Melanie tries to overcome her carousing past, and fit in to the new household. Mitch, out of frustration, tries to take
matters into his own hands, thinking that a rock hurled at the birds will provide
a solution. Still, the birds gather by
the thousands, making it impossible to move or touch anything without risk of
being bitten, or provoking another attack.
Hitchcock’s hallmark methods of suspense are in full
display: the long tracking shots, closeups of characters in wordless suspicion,
the use of silences to build tension. Almost
in reaction against “Psycho” and its effective use of music to ratchet up the
anxiety, Hitchcock uses no musical score in “The Birds”, opting instead for
electronically manipulated bird sounds. The silence where music might have been is
more unnerving. In the film’s most
horrific scene, as Lydia runs toward us from where she has just witnessed the
aftermath of an attack on her neighbor, the lack of sound, and Jessica Tandy’s
silent scream, are worthy of an Edvard Munch painting.
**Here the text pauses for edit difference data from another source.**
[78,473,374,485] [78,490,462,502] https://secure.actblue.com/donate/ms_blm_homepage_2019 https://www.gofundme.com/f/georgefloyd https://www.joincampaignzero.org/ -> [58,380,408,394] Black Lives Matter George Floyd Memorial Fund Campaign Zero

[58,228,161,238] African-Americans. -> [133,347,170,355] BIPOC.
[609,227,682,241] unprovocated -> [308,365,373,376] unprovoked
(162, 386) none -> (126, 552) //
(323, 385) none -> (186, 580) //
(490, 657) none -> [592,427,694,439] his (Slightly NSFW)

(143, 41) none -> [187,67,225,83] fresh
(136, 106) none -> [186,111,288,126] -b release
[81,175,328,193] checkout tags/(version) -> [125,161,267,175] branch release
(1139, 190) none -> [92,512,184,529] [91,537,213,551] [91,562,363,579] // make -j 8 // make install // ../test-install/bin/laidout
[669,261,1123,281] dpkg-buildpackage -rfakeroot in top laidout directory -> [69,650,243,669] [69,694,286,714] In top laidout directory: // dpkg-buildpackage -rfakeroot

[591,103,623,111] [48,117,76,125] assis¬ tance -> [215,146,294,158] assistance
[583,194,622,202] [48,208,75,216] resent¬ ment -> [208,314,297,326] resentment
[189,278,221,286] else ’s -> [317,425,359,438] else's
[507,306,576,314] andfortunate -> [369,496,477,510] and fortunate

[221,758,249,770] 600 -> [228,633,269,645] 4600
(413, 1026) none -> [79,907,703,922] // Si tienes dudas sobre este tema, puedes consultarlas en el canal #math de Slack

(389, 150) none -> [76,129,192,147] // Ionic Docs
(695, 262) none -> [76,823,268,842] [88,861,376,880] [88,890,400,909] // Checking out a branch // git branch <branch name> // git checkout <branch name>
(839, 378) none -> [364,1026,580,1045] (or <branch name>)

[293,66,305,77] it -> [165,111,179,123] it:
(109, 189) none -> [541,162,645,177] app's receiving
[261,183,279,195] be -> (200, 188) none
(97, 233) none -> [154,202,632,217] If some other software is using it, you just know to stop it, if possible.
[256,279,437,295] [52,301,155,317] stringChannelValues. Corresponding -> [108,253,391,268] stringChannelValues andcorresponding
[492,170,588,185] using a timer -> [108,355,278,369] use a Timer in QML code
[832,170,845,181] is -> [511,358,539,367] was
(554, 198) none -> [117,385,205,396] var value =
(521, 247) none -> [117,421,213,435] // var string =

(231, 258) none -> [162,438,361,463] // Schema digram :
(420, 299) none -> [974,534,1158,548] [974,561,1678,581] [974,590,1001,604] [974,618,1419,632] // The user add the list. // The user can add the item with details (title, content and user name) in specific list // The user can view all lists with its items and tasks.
Also, in an apparent attempt to outdo to the shock of Janet
Leigh’s fate in “Psycho”, Hitchcock stages an attack on Melanie, trapped in a
compromised attic bedroom, with scores of vicious beaks hurling towards her in
a tightly edited sequence that is more than twice as long as the shower scene
in the previous film. Mitch and Lydia bravely try to fend off the creatures to
save her battered body, in images reminiscent of our first-responders at a
disaster.
The sudden and mysterious rampages depicted in “The Birds”, their
human effect and their aftermath, are an appropriate metaphor for our fear and
panic as we fight against a mysterious global illness. We can immerse ourselves in this strange movie,
channel our fears and draw our own parallels, while ultimately feeling some ray
of hope amid the terror. When it’s over, and we are allowed to emerge from our
homes, like our protagonists during the slow, breathtaking finale, let’s hope
we can proceed with caution, and escape unharmed from the danger that might
still be out there.
Another fabulous and insightful piece, Tom. Thank you for sharing your vast film knowledge and so adeptly linking it to the madness of today.